There are several physical parameters of the wellbore conductor 100 and/or the at least one wellbore casing from which the one or more geometric constraints can originate at least in part. For example, in certain embodiments, the conductor 100 is generally cylindrical. In certain such embodiments, the at least one physical parameter of the conductor 100 can be a cross-sectional dimension of the conductor 100. For example, in certain such embodiments, the one or more geometric constraints originate at least in part from the inner diameter or some other diameter of a cross section of the conductor 100 and/or the inner perimeter or some other perimeter of a cross section of the conductor 100 and/or some other geometrical parameter relating to the cross-sectional shape of the conductor 100. Similarly, in certain embodiments, at least one casing 102 is generally cylindrical.

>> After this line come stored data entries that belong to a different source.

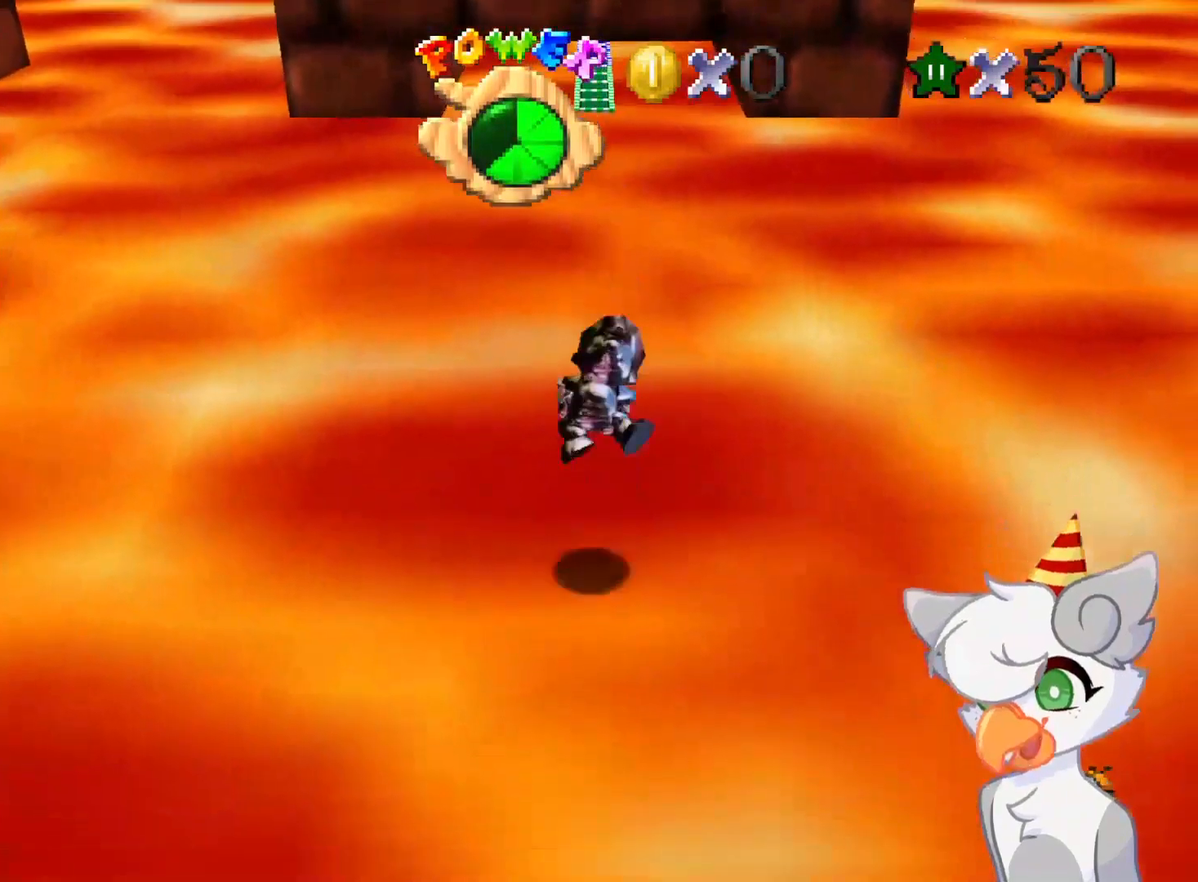
{"buttons": [], "left_stick": "down", "events": []}
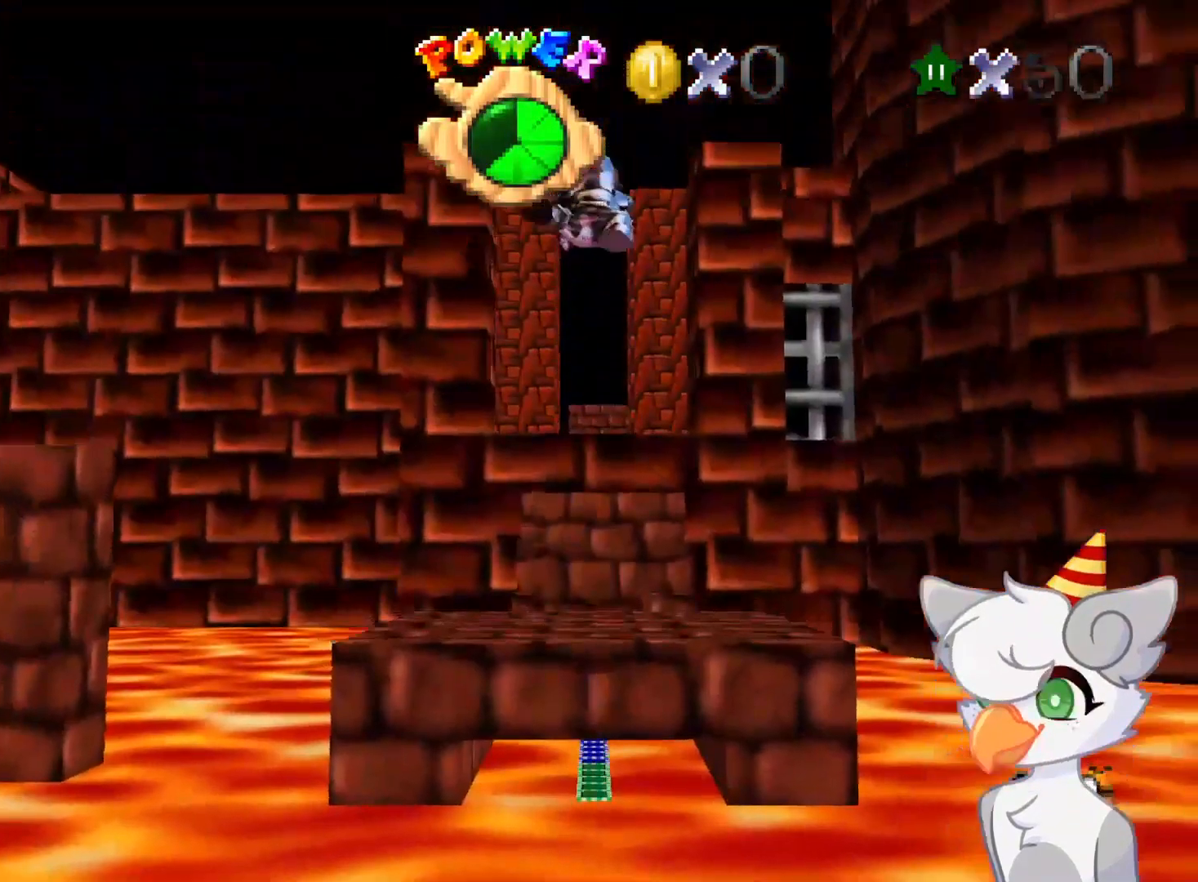
{"buttons": [], "left_stick": "down", "events": []}
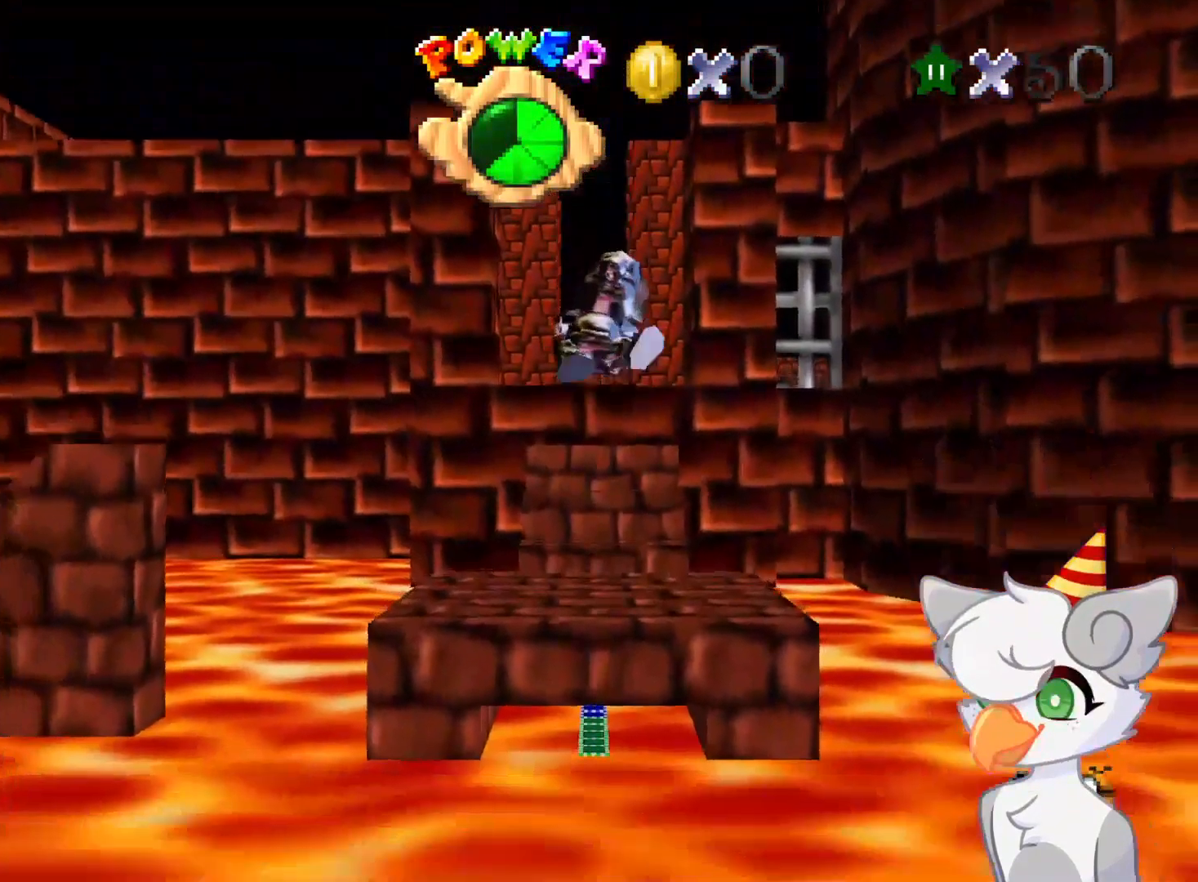
{"buttons": [], "left_stick": "down", "events": []}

In certain such embodiments, the at least one physical parameter of the at least one cylindrical casing 102 can be a cross-sectional dimension of the at least one casing 102. For example, in certain such embodiments, the one or more geometric constraints originate at least in part from the outer diameter or some other diameter of a cross section of the casing 102 and/or the outer perimeter or some other perimeter of a cross section of the casing 102 and/or some other geometrical parameter relating to the cross-sectional shape of the casing 102.

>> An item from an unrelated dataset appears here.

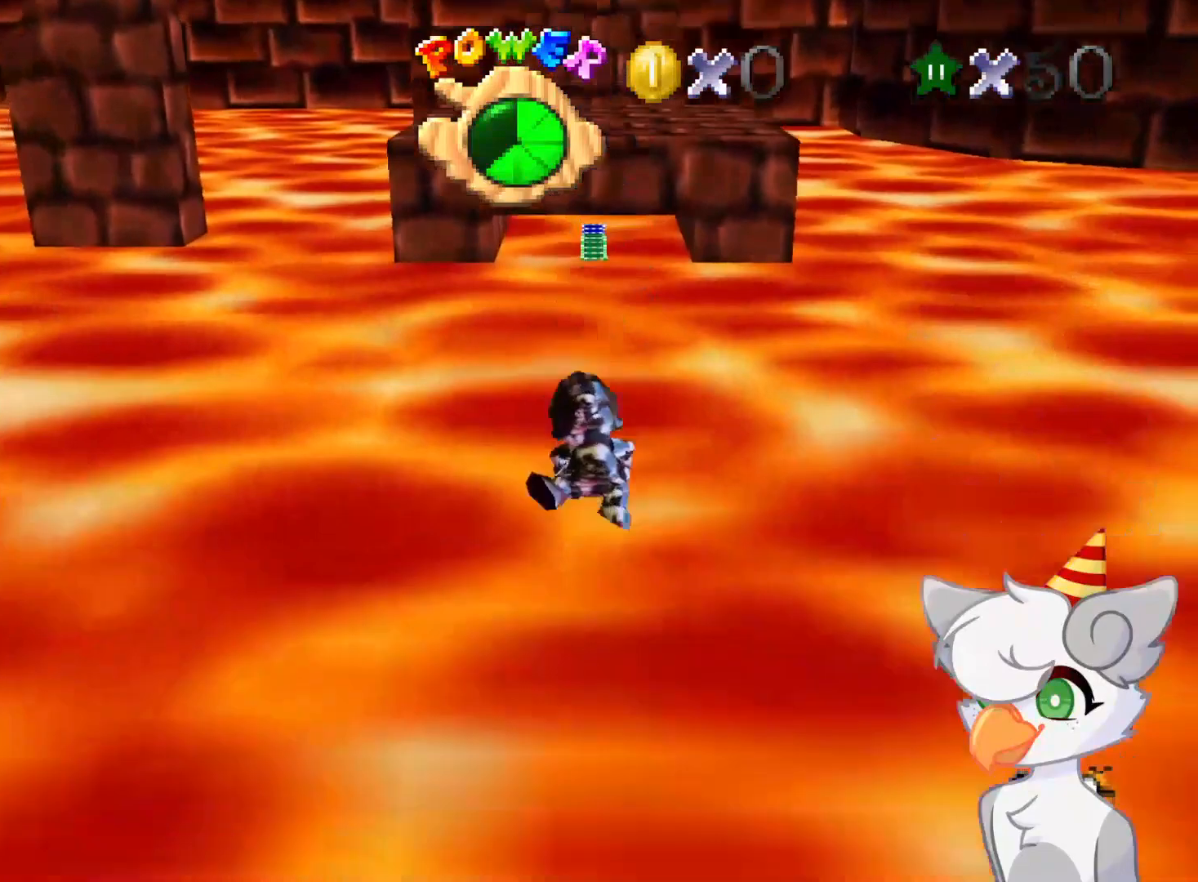
{"buttons": [], "left_stick": "down", "events": []}
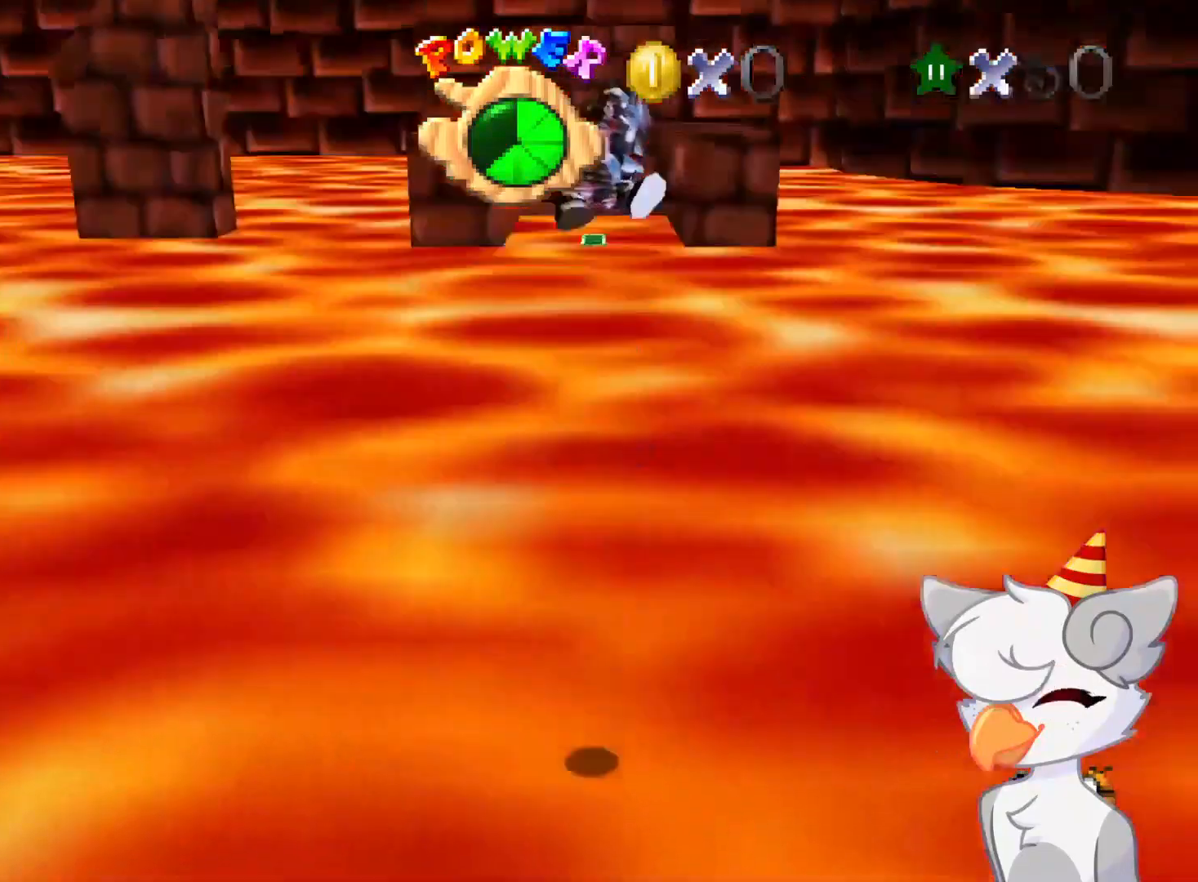
{"buttons": [], "left_stick": "down", "events": []}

In certain embodiments, the geometric constraint is a minimum or maximum distance between casings. For example, FIG. 5 schematically illustrates a cross section view of two casings 102, 104 within a conductor 100 in accordance with certain embodiments. As FIG. 5 illustrates, a possible geometric constraint for such embodiments is a maximum distance between the centers of the two casings 102, 104 defined by D−(r1+r2), where D is the inner diameter of the conductor 100 and r1 and r2 are the respective outer radii of the two casings 102, 104. Similarly, as FIG. 6 illustrates, a possible geometric constraint for certain embodiments is a minimum distance between the centers of the two casings 102, 104 defined by r1+r2. In certain embodiments, the radii r1 and r2 are substantially equal to one another, while in certain other embodiments, the two radii r1 and r2 are substantially different from one another.

FIG. 7 schematically illustrates a cross section view of three casings 102, 104, 106 of equal diameter within a conductor 100 in accordance with certain embodiments. As FIG. 7 illustrates, a possible geometric constraint for such embodiments is a maximum total distance between the centers of the three casings 102, 104, 106 defined by

3 3 2 ( D - d ) ,
where D is the inner diameter of the conductor 100 and d is the outer diameter of each of the three casings 102, 104, 106. Similarly, as FIG. 8 illustrates, a possible geometric constraint for such embodiments is a minimum total distance between the centers of the three casings 102, 104, 106 defined by 3d. In certain embodiments, one or more of the casings 102, 104, 106 can have a different radius than one or more other casings of the casings 102, 104, 106. Moreover, as FIG. 9 illustrates, a possible geometric constraint for such embodiments is a vector 900 representing a relative orientation of the three casings 102, 104, 106. For example, the vector 900 can be constrained to point in a predetermined direction based on the geometry of the casings 102, 104, 106 and the conductor 100.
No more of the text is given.